Tubusseeing

Jeder Hobbyastronom kennt den lästigen Einfluss des Seeings, der einem in vielfältiger Form beim Beobachten begegnet. Einerseits als atmosphärischen Effekt, den man kaum beeinflussen kann, weil er von der Wettersituation abhängig ist, und als Tubusseeing welcher vom Teleskoptyp und Aufstellungsort beeinflusst wird. Ursache dieser Störung ist die Temperaturdifferenz zwischen Fernrohr und Umgebungsluft. Meist genügt es das Instrument nach dem Aufstellen eine Zeitlang auskühlen zu lassen, damit es sich der Umgebungstemperatur anpassen kann. Doch hier steckt der Teufel im Detail, denn ein exakter Ausgleich der Temperatur ist aus physikalischen Gründen praktisch nicht realisierbar und wird bei manchen Fernrohrtypen konstruktionsbedingt noch zusätzlich erschwert. Dies liegt daran, dass ein Angleichen der Temperatur nur in einem thermodynamisch abgeschlossenen System mit gleichmäßiger Temperatur und Strahlungsfeld möglich ist.

Dies gilt z.B. für ein Instrument, das in einem Raum aufbewahrt wird, es wird nach einiger Zeit die Raumtemperatur annehmen. Im freien Feld unter dem Nachthimmel gelten da andere Bedingungen, weil in dieser Umgebung der Energieaustausch großteils durch Strahlung erfolgt. Der Erdboden gibt in der Regel wesentlich mehr Wärmestrahlung ab als der Nachthimmel. Dies bewirkt, dass das Strahlungsfeld des Bodens den Tubus von unten regelrecht aufheizt, die Oberseite, die dem Himmel zugewandt ist, kühlt sich im Vergleich dazu relativ stark ab.
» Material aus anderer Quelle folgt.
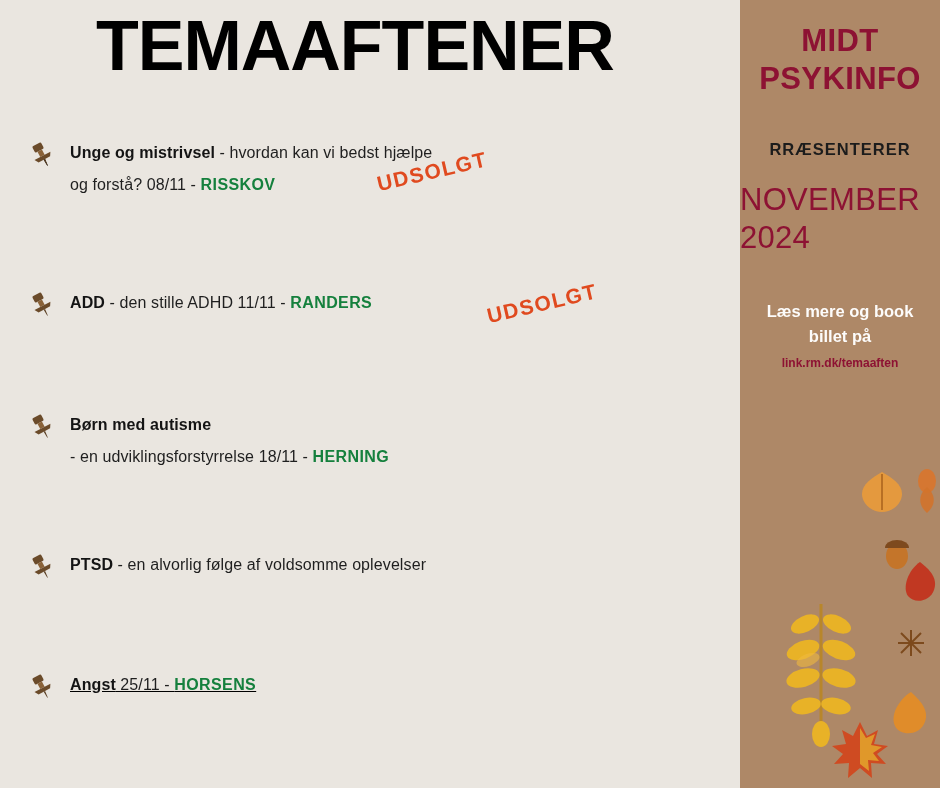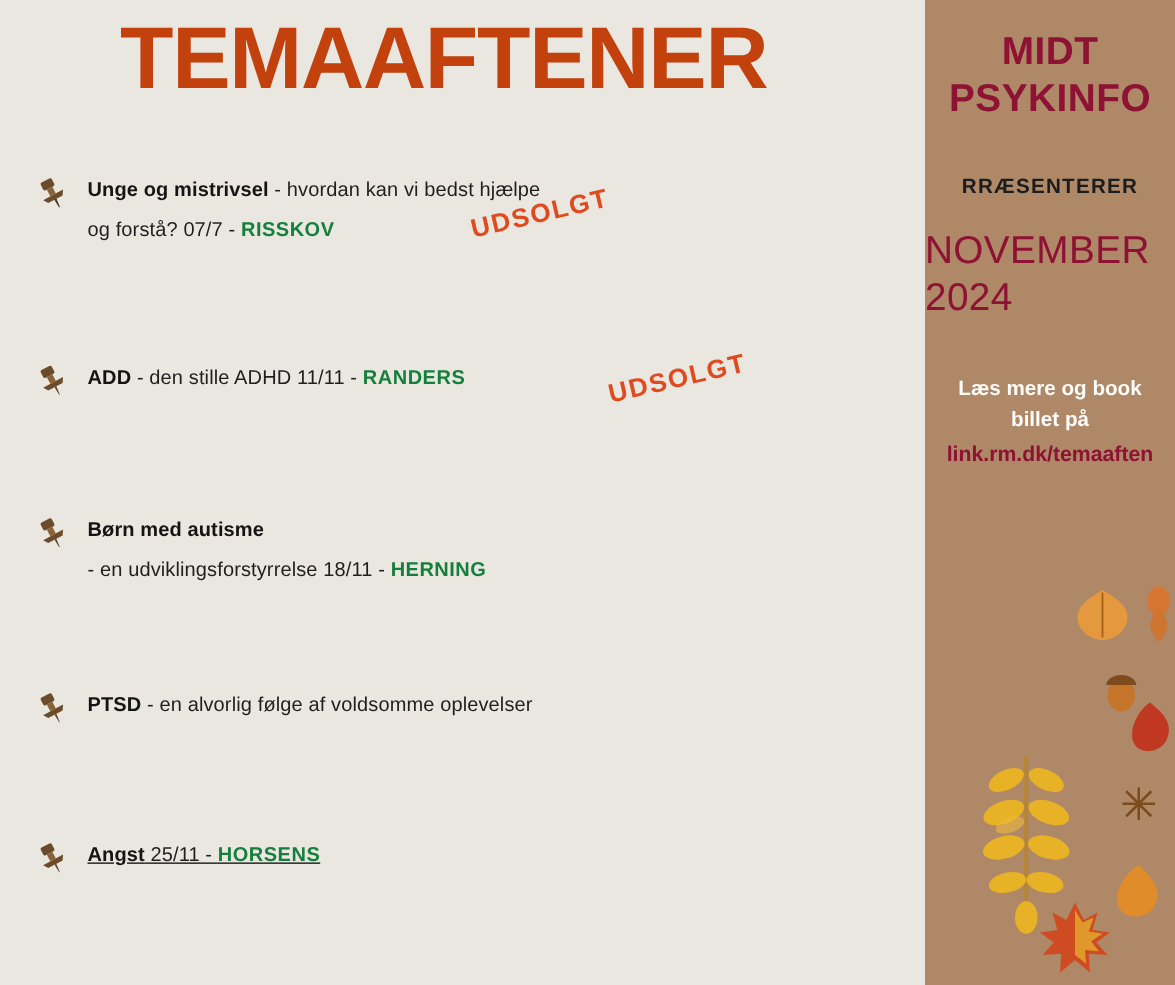--- a/index.html
+++ b/index.html
@@ -35,7 +35,7 @@
     font-size: 70px;
     font-weight: bold;
     letter-spacing: -1px;
-    color: #c2410c;
+    color: #000000;
     font-family: "Liberation Sans", sans-serif;
   }
   .events {

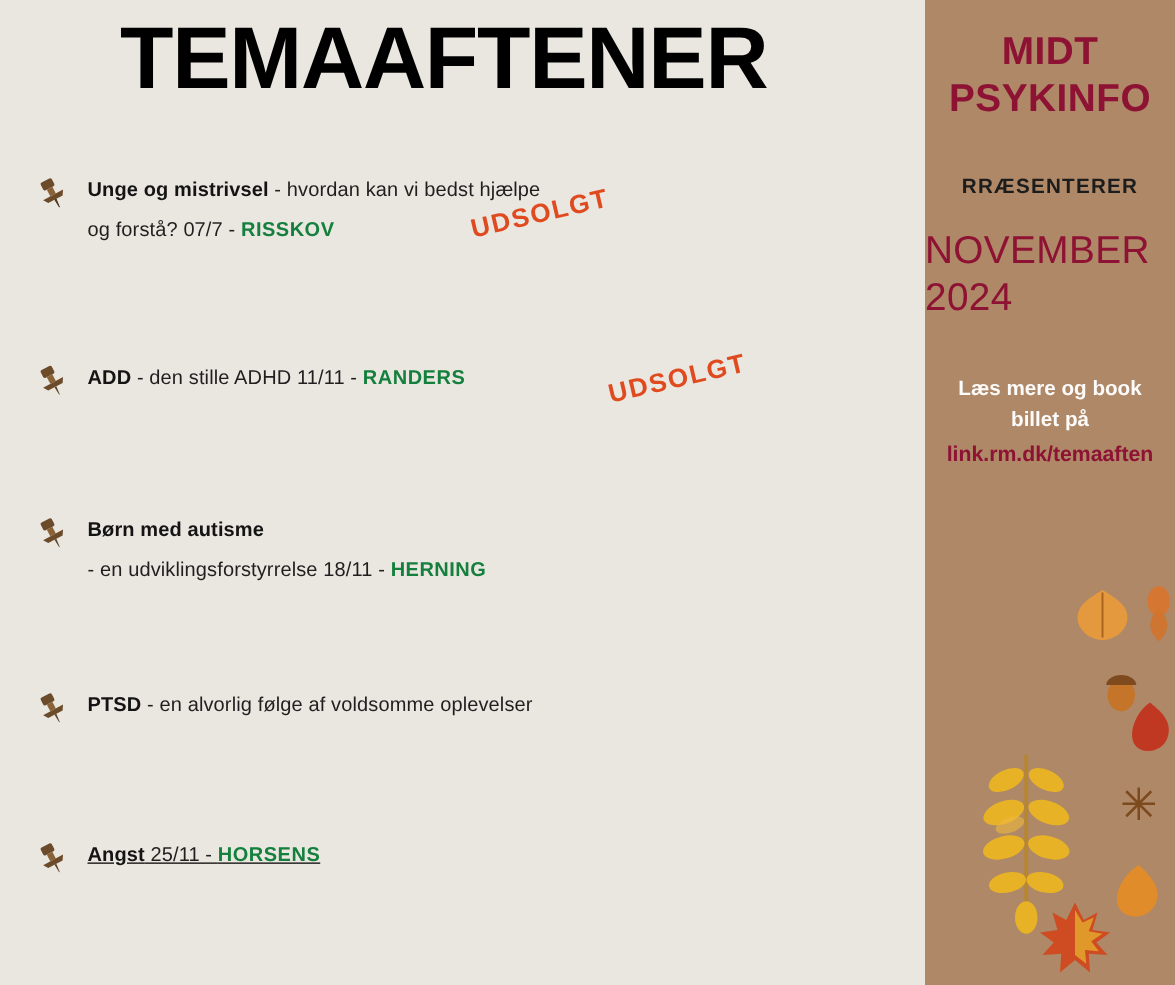--- a/index.html
+++ b/index.html
@@ -175,7 +175,7 @@
           <span class="bold">Unge og mistrivsel</span><span> - hvordan kan vi bedst hjælpe</span>
         </div>
         <div class="line second">
-          <span>og forstå? 07/7 - </span><span class="place">RISSKOV</span>
+          <span>og forstå? 08/11 - </span><span class="place">RISSKOV</span>
         </div>
         <div class="sold-out so-0">UDSOLGT</div>
       </div>

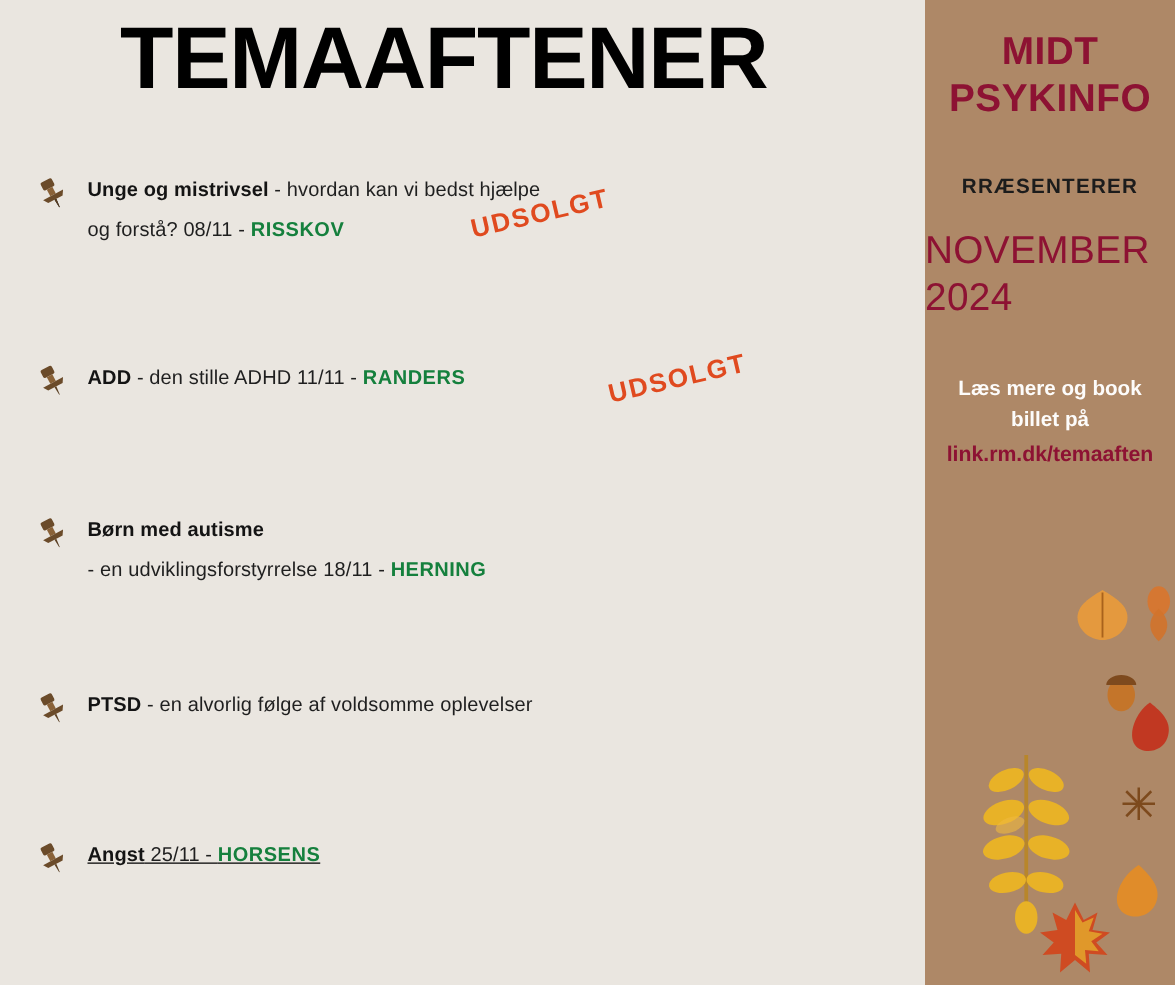--- a/index.html
+++ b/index.html
@@ -142,7 +142,7 @@
     color: #8d1233;
     display: block;
     margin-top: 2px;
-    font-size: 17px;
+    font-size: 12px;
   }
   .leaf {
     position: absolute;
Im Fernrohrinneren jedoch wird die Wärme hauptsächlich durch Luftströmung transportiert. Ob sich diese Temperaturdifferenz auf die Qualität der Abbildung auswirkt, hängt nun vom Fernrohrtyp ab. Offene Konstruktionen wie Newton und Cassegrainteleskope, die an der vorderen Öffnung weder eine Korrekturplatte noch ein Objektiv besitzen, sind in dieser Hinsicht relativ problemlos. Die freie Öffnung bewirkt einen raschen Abtransport der Wärme aus dem Teleskopinneren.

Ganz im Gegensatz dazu Instrumente wie Refraktoren, Schmidt-Cassegrain und Maksutov Teleskope. Die geschlossene Bauart bewirkt, dass der Wärmeaustausch nur über die Außenhaut der Rohrwand stattfindet. Das unterschiedliche Temperaturniveau im Tubusinneren setzt nun konvektive Luftströmungen in Bewegung, die den optischen Strahlengang durchsetzen und in gravierender Weise stören.

Das ungleichmäßige Abkühlen des Instruments erkennt man z.B. daran, dass sich die dem Nachthimmel zugewandte Seite des Rohres als erstes mit Tau beschlägt, während die Seite die zum Boden zeigt meist trocken bleibt. Die im Verhältnis zum Durchmesser sehr dünne Frontscheibe eines Schmidt-Cassegrain beschlägt sich aus diesem Grund ebenfalls sehr schnell, sofern sie nicht mit einer entsprechend dimensionierten Taukappe ausgestattet ist. Eine Taukappe verhindert, dass sich die Optik stärker abkühlt als die Umgebungsluft. Einen wesentlichen Einfluss kann auch die Farbe der Außenlackierung auf das Seeingverhalten ausüben. Gerade die – zur Zeit – in Mode gekommenen Farben wie Dunkelblau oder Schwarz reagieren sehr empfindlich auf ungleichmäßige Einstrahlung. Die Farbe weiß ist in dieser Hinsicht immer noch die beste Lösung.